The separate numbering of DC MS 28 and 30 encourages us to view these as two distinct manuscripts even though they are entered on the same paper in sections from the same interleaved book. This kind of separation is further enhanced in the Cornell series by their appearance in separate volumes (Home at Grasmere and Lyrical Ballads). Again, this serves to remind us that, however good the Cornell series is, the focus on the development of a single poem across multiple notebooks rather than on what is in a notebook partly distorts our response to manuscript materials. The fact that all other materials entered on this material relate to 1800 – including prose drafts towards Wordsworth's 1800 "Preface" at the end of DC MS 28, should be taken into account. If they are read in the light of each other then early "Michael" and the Home at Grasmere narratives and ensuing reflection can be seen to have a lot in common.
Conclusions: Where does this leave us?
Such scholarly and editorial debate is all very well, but where does it leave the reader working with MS R? In 1986, Kenneth Johnston, in a note to Wordsworth and The Recluse summarises the two sides of the debate – with Jonathan Wordsworth arguing for almost all composition in 1800 and Darlington for two periods of work in 1800-1806. He sides with Darlington: "I continue to follow Darlington's division because I find her evidence more persuasive, and believe that my critical reading of the poem gives added support to it" (370). However, Johnston does not engage directly with the dating of MS R. On the other hand, the Cornell Lyrical Ballads volume (1992), edited by James Butler and Karen Green follows Jonathan Wordsworth in favouring the earlier date for MS R. They suggest that it was "used by WW for draft work toward Home at Grasmere probably in 1800" (xxiv).
SUM: There is no unequivocal evidence for either date. However, this does also mean that there is no real evidence for privileging the 1806 date.

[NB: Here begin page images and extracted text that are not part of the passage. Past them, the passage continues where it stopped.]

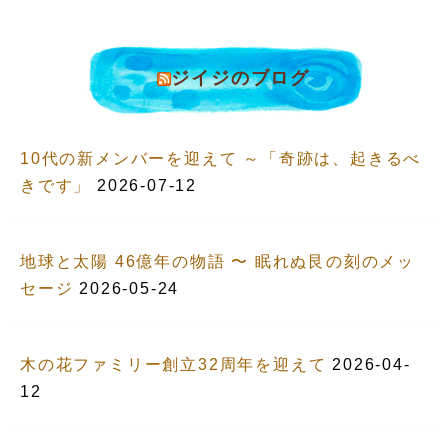
ジイジのブログ
10代の新メンバーを迎えて ～「奇跡は、起きるべ
きです」
2026-07-12
地球と太陽 46億年の物語 〜 眠れぬ艮の刻のメッ
セージ
2026-05-24
木の花ファミリー創立32周年を迎えて
2026-04-
12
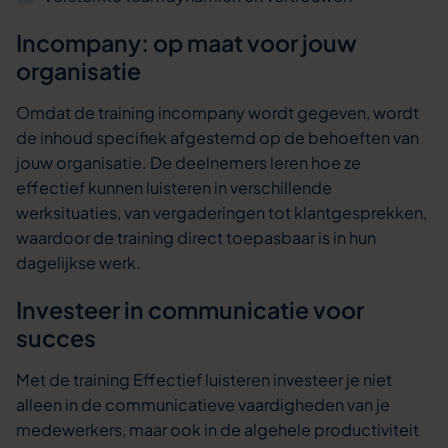
Incompany: op maat voor jouw
organisatie
Omdat de training incompany wordt gegeven, wordt
de inhoud specifiek afgestemd op de behoeften van
jouw organisatie. De deelnemers leren hoe ze
effectief kunnen luisteren in verschillende
werksituaties, van vergaderingen tot klantgesprekken,
waardoor de training direct toepasbaar is in hun
dagelijkse werk.
Investeer in communicatie voor
succes
Met de training Effectief luisteren investeer je niet
alleen in de communicatieve vaardigheden van je
medewerkers, maar ook in de algehele productiviteit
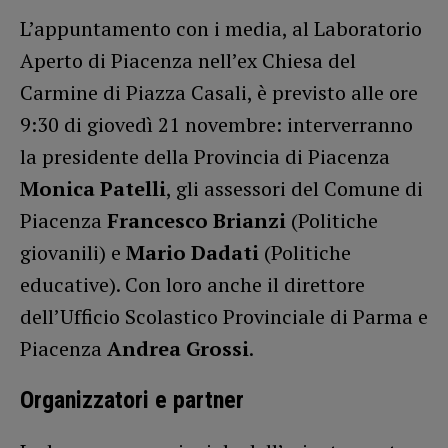
L’appuntamento con i media, al Laboratorio
Aperto di Piacenza nell’ex Chiesa del
Carmine di Piazza Casali, è previsto alle ore
9:30 di giovedì 21 novembre: interverranno
la presidente della Provincia di Piacenza
Monica Patelli
, gli assessori del Comune di
Piacenza
Francesco Brianzi
(Politiche
giovanili) e
Mario Dadati
(Politiche
educative). Con loro anche il direttore
dell’Ufficio Scolastico Provinciale di Parma e
Piacenza
Andrea Grossi
.
Organizzatori e partner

It is perfectly possible that MS R is an earlier manuscript. If this is so, then the overall account of the structural organisation of the poem needs to allow for it. It is also worth considering that there may be different times of entry for different blocks of work in MS R. There is a clear distinction between the first section of Grasmere stories and the subsequent section beginning "No we are not alone". This distinction is further maintained within MS B where they are copied onto discrete inserted gatherings sewn in to the later notebook.